What is the Purpose of Psychotherapy?
To tolerate life remains, after all, the first duty of all living beings. Illusion becomes valueless if it makes this harder for us.
— Sigmund Freud
The psychotherapist is always listening. They listen to the stories people tell them; stories that double as half-truths they simultaneously tell themselves. Stories that the therapist may tell themselves just as often. Listening comes with the territory, and part of what makes someone a good therapist is the ability to do so. To an outside observer it might not look like much is going on between a client and a therapist. Just two people having a conversation, but beyond initial appearances, a complicated exchange is playing out between the client and the therapist.
It is only through facing the things in life that are most difficult and confusing for us that we make sense of them.
In a therapeutic dialogue both client and therapist are constantly testing one another, and constantly testing themselves. The client wants to know if someone the therapist, purported to be a professional helper, is really up to the task, which is a fair question because therapist do not always know. More than that, the therapist is not always sure of the client’s commitment either, and there is enough uncertainty and trepidation to make one ask, what is the purpose of all this psychological probing and is there an end goal to be reached once it’s all done?
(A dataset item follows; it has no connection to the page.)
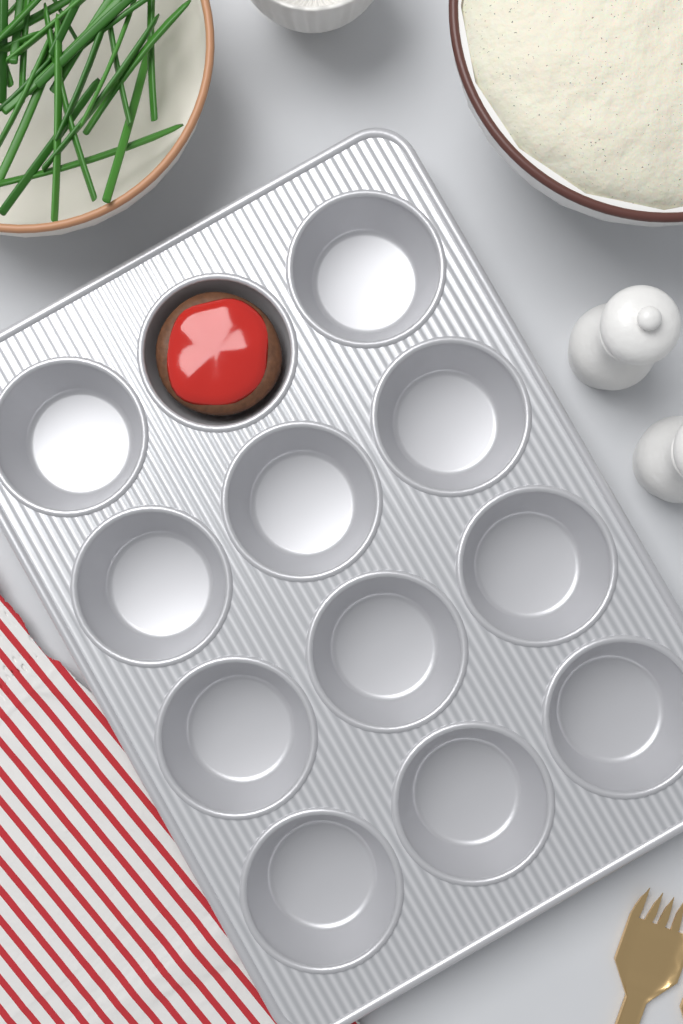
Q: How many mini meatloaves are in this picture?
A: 1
It’s certainly a fact that people test one another, in therapy and in life, to find out whether or not it is safe enough, physically and psychologically, for them to be honest about who they truly are. and few situations engender this more than the unfamiliarity of finding oneself for the first time sitting on in a therapist’s office with the expectation that you simply open your mouth and start to share your thoughts and feelings with someone you just met. In order for anyone to do this, the therapist has to quickly convince the client of their skill and capability. Without this initial convincing, there is no reason for the client to be there, and their presence will certainly be short-lived. With it, the client feels safe enough for the work to begin.
What the client gains is a place to retreat from life when they need to. A place where they can get enough distance from the world to start learning about it—if you live long enough you know that it is difficult to be curious when you are being assailed on all sides by challenges, at which point surviving life’s harsh realities becomes the main goal, the only goal, and the lens through which all other choices are filtered. Therapists are there, one hour at a time, to pull the client out of their world, and more importantly, to pull out the parts of the client’s world that they struggle with the most. To push the client to confront the parts of life they are most confounded by.
It is only through facing the things in life that are most difficult and confusing that people begin to make sense of them. It is a process that must be repeated numerous times throughout their lives because new challenges require new answers regarding how they will be met and eventually overcome. In the end, there simply is no cure for life.
The psychotherapist acts, for some length of time, as a secular guide on the client’s journey, helping them learn how to confront their deepest anxieties and overcome their most stressful life events. Helping clients to become more skilled in the art of living is the psychotherapist’s purpose, and in carrying it out, clients themselves begin to develop their own, one that is not based on unearned confidence, but is carefully arrived at, with the proper motivation to pursue it.